According to a recent article from the Huffington Post, chronic gum inflammation, or periodontitis, has been shown to be associated with an increased risk of developing Alzheimer’s disease. The condition, which happens to be the leading cause of tooth loss, has also been linked with increases in markers of inflammation throughout the body. Chronic periodontitis is also thought to contribute to a decline in cognitive ability.

Researchers from Chung Shan Medical University in Taichung City used data from Taiwan’s National Health Insurance Research Database to examine whether patients age 50 or older with chronic periodontitis had an increased risk of developing Alzheimer’s disease. Led by Dr. Yu-Chao Chang, they found no overall connection between periodontitis and Alzheimer’s, but individuals who had chronic gum inflammation for 10 or more years were 70% more likely to develop Alzheimer’s than those without.
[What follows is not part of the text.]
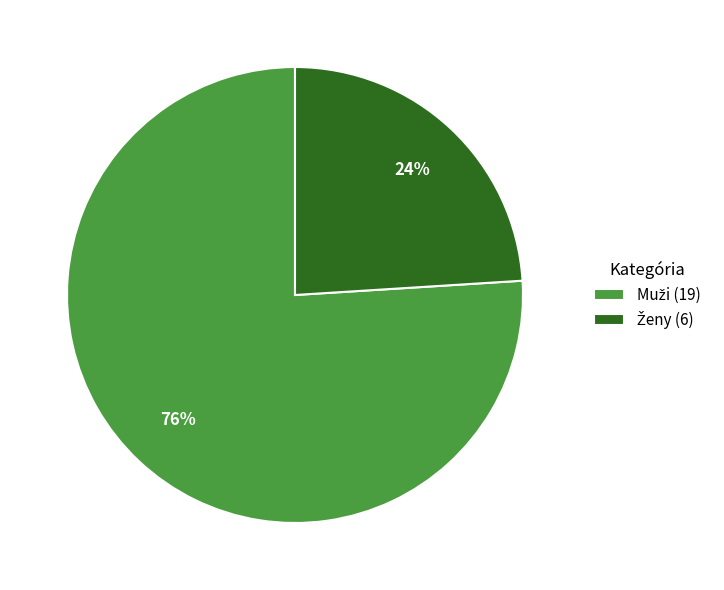

Is there any slice that represents more than half of the pie?

Yes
This link was present even after researchers made adjustments for other factors, such as heart disease, stroke, diabetes and urban environment.

“Our findings support the notion that infectious diseases associated with low-grade inflammation, such as chronic periodontitis, may play a substantial role in the pathogenesis of Alzheimer’s disease,” the team concluded. “These findings highlight the need to prevent progression of periodontal disease and promote health care services at the national level.”

Other medical professionals from around the world weighed in on the findings too.

“In fact, it is believed that the association between periodontitis and Alzheimer’s disease may be bi-directional,” said Dr. Yago Leira Feijoo from Universidad de Santiago de Compostela in Spain. “Currently, with the scientific evidence that is available, we cannot be sure if the risk factor is either periodontal disease or Alzheimer’s disease.”

“Because periodontitis is a preventable and treatable disease, periodontal patients should be aware of the potential risks of gum infection and the systemic impact that could have,” Leira Feijoo added.

Dr. Ingar Olsen from the University of Oslo in Norway stated that regardless of the nature of the relationship, obviously the “dental care of old people should not be neglected. Brush your teeth carefully to prevent development of periodontitis.”